Euro-Zone

EZB will sich mehr Zeit lassen

Erst Anfang Februar hatte die EZB einen besorgteren Ton zur Inflation angeschlagen und eine raschere Zinswende avisiert. Jetzt aber herrscht Krieg in Europa – und die EZB sucht nach der richtigen Reaktion.

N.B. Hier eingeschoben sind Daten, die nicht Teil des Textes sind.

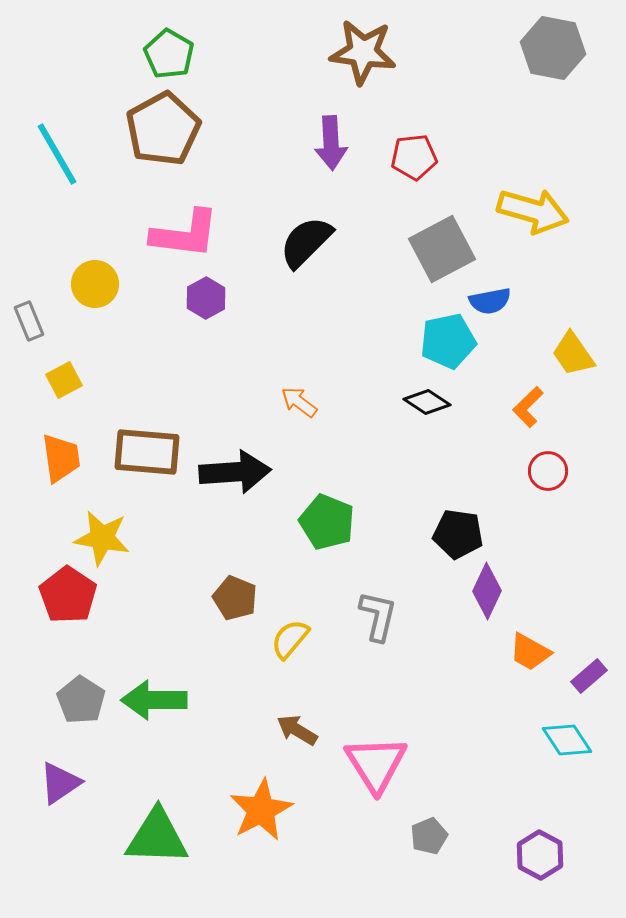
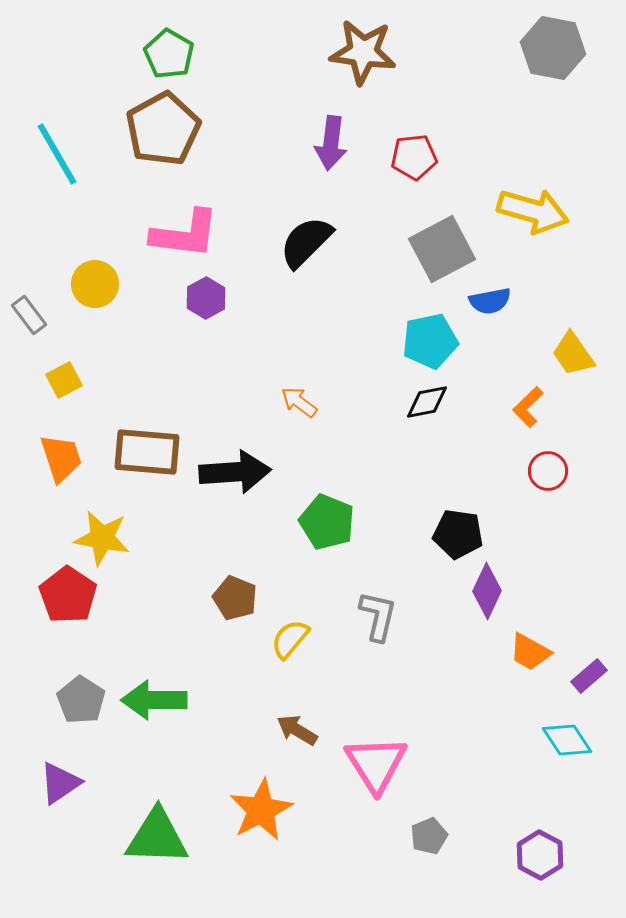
purple arrow at (331, 143): rotated 10 degrees clockwise
gray rectangle at (29, 321): moved 6 px up; rotated 15 degrees counterclockwise
cyan pentagon at (448, 341): moved 18 px left
black diamond at (427, 402): rotated 45 degrees counterclockwise
orange trapezoid at (61, 458): rotated 10 degrees counterclockwise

EZB will sich mehr Zeit lassen

ms Frankfurt

„Die EZB ist bereit, alle notwendigen Maßnahmen zu er­greifen, um ihrer Verpflichtung nachzukommen, Preis- und Finanzstabilität im Euroraum zu ge­währleisten.“ Das war die Botschaft von EZB-Präsidentin Christine La­garde unmittelbar nach Ausbruch des Ukraine-Kriegs. Die Wortwahl erinnert an jene von Lagarde bei Auflage des Corona-Notfallanleihekaufprogramms PEPP im März 2020 und an das berühmte „Whatever it takes“-Versprechen von Ex-EZB-Präsident Mario Draghi auf dem Höhepunkt der Euro-Schuldenkrise im Sommer 2012.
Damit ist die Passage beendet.